Absolutely. They are both responsible for a lot of what ails us today in the
US. Government is incompetent and is only concerned with remaining in power
through selling out to special interests. Unions are massively destructive of
industries through, effectively, extorting pay and benefits that ultimately
kill the goose. Check out what is going on in California with cities filing
bankruptcy to a large extent due to ridiculous union worker pensions. No
business person would pay any worker 70, 80 or 90% of their annual pay for
life unless: a) union extortion by force of strikes and other activities or;
b) government stuffing their own pockets and pandering to private and
government unions by granting contracts, pay and benefits to government union
workers that make no arithmetic sense in any universe.

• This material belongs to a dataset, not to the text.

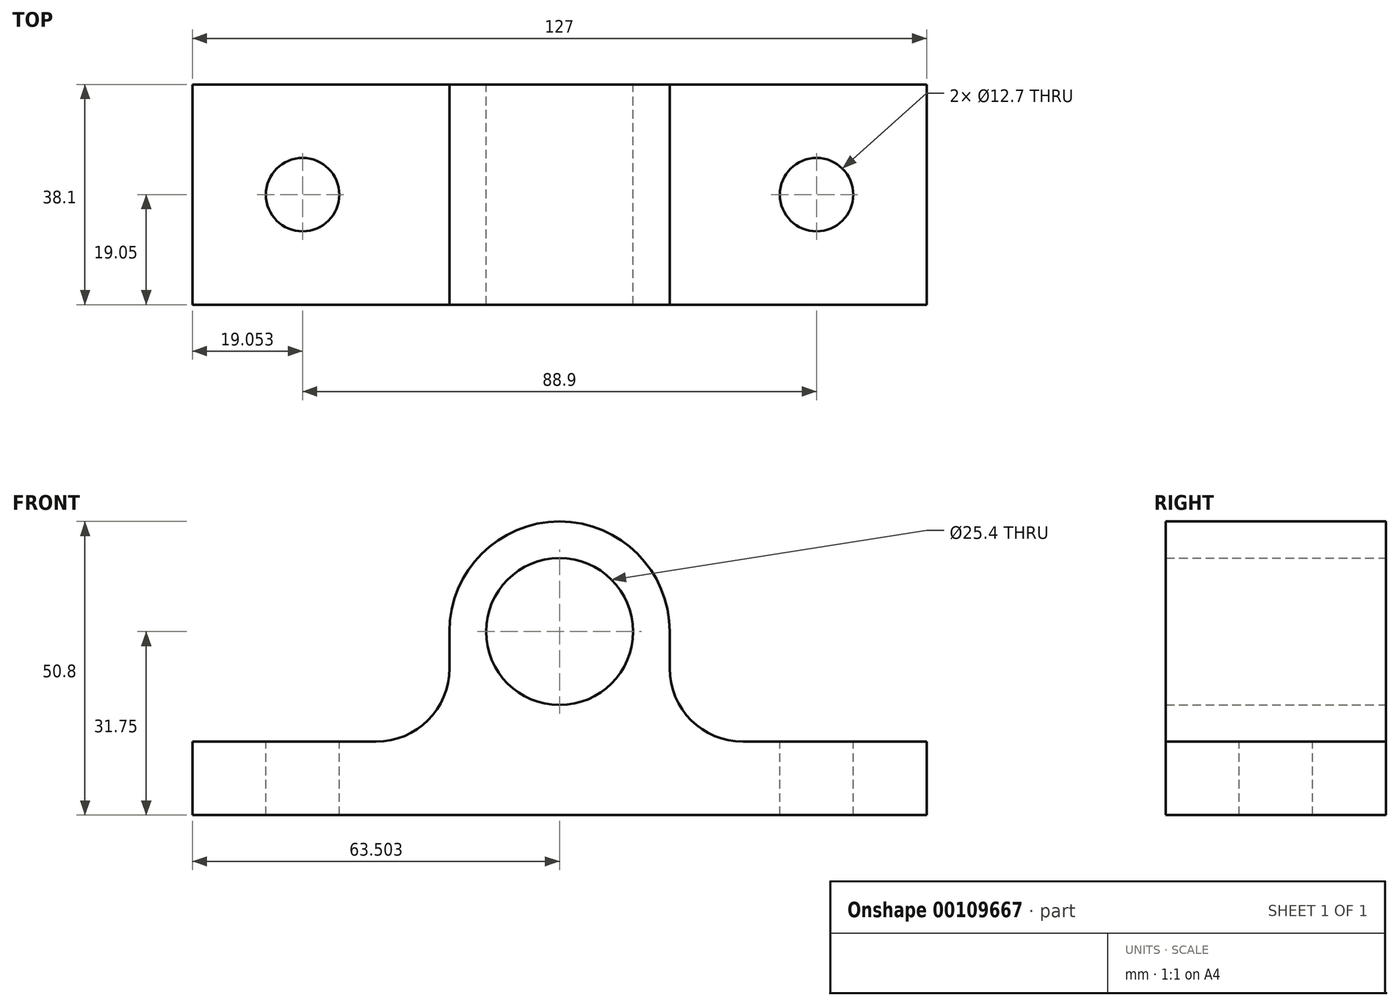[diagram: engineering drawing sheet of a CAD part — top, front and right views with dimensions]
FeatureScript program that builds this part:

I have seen massive solar projects done in my town. The costs are staggering.
The labor is fully unionized. The money is handed down purely through
political party channels.

The panels are all Chinese (so the "American Reinvestment Act" is really a
"Let's shovel money to China Act".

These projects are luxurious beyond belief. A couple of them covered entire
school parking lots with solar cells. Another entailed the same sort of thing
with the addition of refurbishing and redoing the entire electrical system of
the attached government building where, maybe, two hundred people work.

This building was brand-new before they started. They shoveled money into it
and created something that no private enterprise would even consider building
due to the, again, basic arithmetic or the deal: There is no possible way to
recover the investment in our lifetime. If going construction / T.I. costs are
in the order of $200 per square foot, these people (our government) probably
spent $1,000 per square foot on this one project. This is down-right criminal.